Every living creature on Earth needs to protect itself from things that would do it harm. Bacteria are no different. And despite their relative simplicity, they deploy remarkably savvy defensive strategies against viral invaders. The most well-known is CRISPR-Cas9, adapted for human use as the first FDA-approved genetic editing technique.
In the past year, researchers at Rockefeller's Laboratory of Bacteriology, headed by Luciano Marraffini, and at the MSKCC's Structural Biology Laboratory, headed by Dinshaw Patel, have been studying key immune components of some CRISPR systems called CARF effectors. These newly discovered weapons take different approaches to achieving the same goal: arresting cellular activity, which prevents a virus from spreading through the rest of the bacterial population.
In a recent publication in Science, the scientists announce the newest CARF effector they've discovered, which they coined Cat1. Thanks to an unusually complex molecular structure, this protein can deplete a metabolite essential for cellular function. Left without fuel, the viral invader's plans for a further onslaught are brought to a grinding halt.
"The collective work of our labs is revealing just how effective-and different-these CARF effectors are," says Marraffini. "The range of their molecular activities is quite amazing."
Multiple defense systems
CRISPR is a mechanism in the adaptive immune systems of bacteria and other certain single-cell organisms that offers protection against viruses, called phages. The six types of CRISPR systems work roughly the same way: A CRISPR RNA identifies foreign genetic code, which triggers a cas enzyme to mediate an immune response, often snipping off the invader material.
But an increasing body of evidence indicates that CRISPR systems deploy a wide variety of defensive strategies beyond genetic scissors. Marraffini's lab has led the way on much of this research. In particular, they have been studying a class of molecules in CRISPR-Cas10 systems called CARF effectors, which are proteins that are activated upon phage infection of a bacterium.
CARF effector immunity is believed to work by creating an inhospitable environment for viral replication. For example, the Cam1 CARF effector causes membrane depolarization of an infected cell, while Cad1 triggers a sort of molecular fumigation, flooding an infected cell with toxic molecules.
Metabolic freeze
For the current study, the researchers wanted to try to identify additional CARF effectors.

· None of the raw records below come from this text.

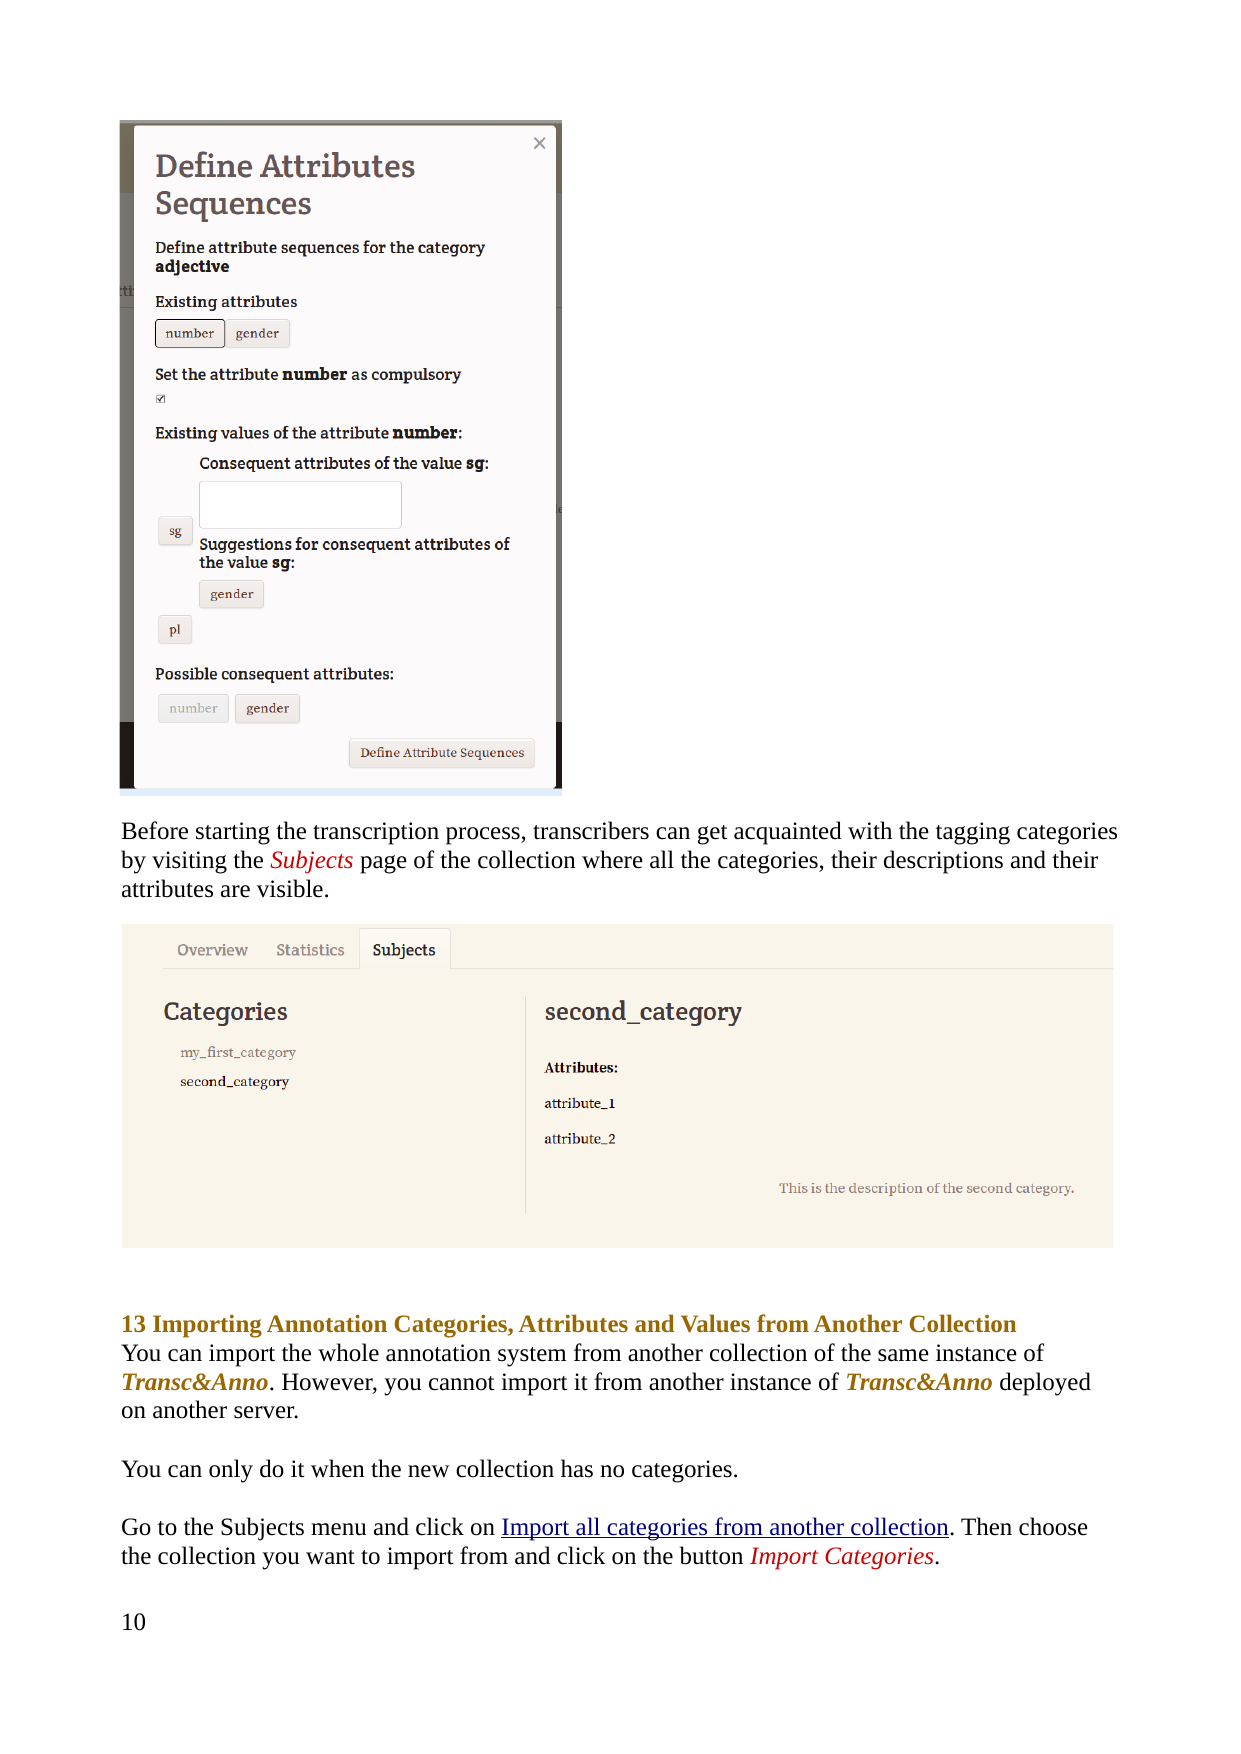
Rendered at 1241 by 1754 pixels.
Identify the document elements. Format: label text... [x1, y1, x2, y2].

text You can only do it when the new collection has no categories. [121, 1454, 1122, 1482]
text Before starting the transcription process, transcribers can get acquainted with the tagging categories by visiting the Subjects page of the collection where all the categories, their descriptions and their attributes are visible. [121, 816, 1122, 902]
picture [473, 120, 542, 796]
text Go to the Subjects menu and click on Import all categories from another collection. Then choose the collection you want to import from and click on the button Import Categories. [121, 1512, 1122, 1569]
picture [940, 924, 1114, 1248]
text 13 Importing Annotation Categories, Attributes and Values from Another Collection You can import the whole annotation system from another collection of the same instance of Transc&Anno. However, you cannot import it from another instance of Transc&Anno deployed on another server. [121, 1309, 1122, 1424]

They used Foldseek, a powerful structural homology search tool, to find Cat1.
They found that Cat1 is alerted to the presence of a virus by the binding of secondary messenger molecules called cyclic tetra-adenylate, or cA4, which stimulate the enzyme to cleave an essential metabolite in the cell called NAD+.
"Once a sufficient amount of NAD+ is cleaved, the cell enters a growth-arrest state," says co-first author Christian Baca, a TPCB graduate student in the Marraffini lab. "With cellular function on pause, the phage can no longer propagate and spread to the rest of the bacterial population. In this way, Cat1 is similar to Cam1 and Cad1 in that they all provide population-level bacterial immunity."
Unique complexity
But while its immune strategy may be similar to these other CARF effectors, its form is not, as co-first author Puja Majumder, a postdoctoral research scholar in the Patel Lab, revealed through detailed structural analysis using cryo-EM.
She found that the Cat1 protein has a surprisingly complex structure in which Cat1 dimers are glued by cA4 signal molecule, forming long filaments upon viral infection, and trap the NAD+ metabolites within sticky molecular pockets. "Once the NAD+ metabolite is cleaved by Cat1 filaments, it's not available for the cell to use," Majumder explains.
But the protein's singular structural complexity doesn't stop there, she adds. "The filaments interact with each other to form trigonal spiral bundles, and these bundles can then expand to form pentagonal spiral bundles," she says. The purpose of these structural components remains to be investigated.
Also unusual is the fact Cat1 often seems to work alone. "Normally in type III CRISPR systems, you have two activities that contribute to the immunity effect," Baca says. "However, most of the bacteria that encode Cat1 seem to primarily rely on Cat1 for their immunity effect."
Marraffini says these findings pose intriguing new questions. "While I think we've proven the big picture-that CARF effectors are great at preventing phage replication-we still have a lot to learn about the details of how they do it. It will be fascinating to see where this work leads us next."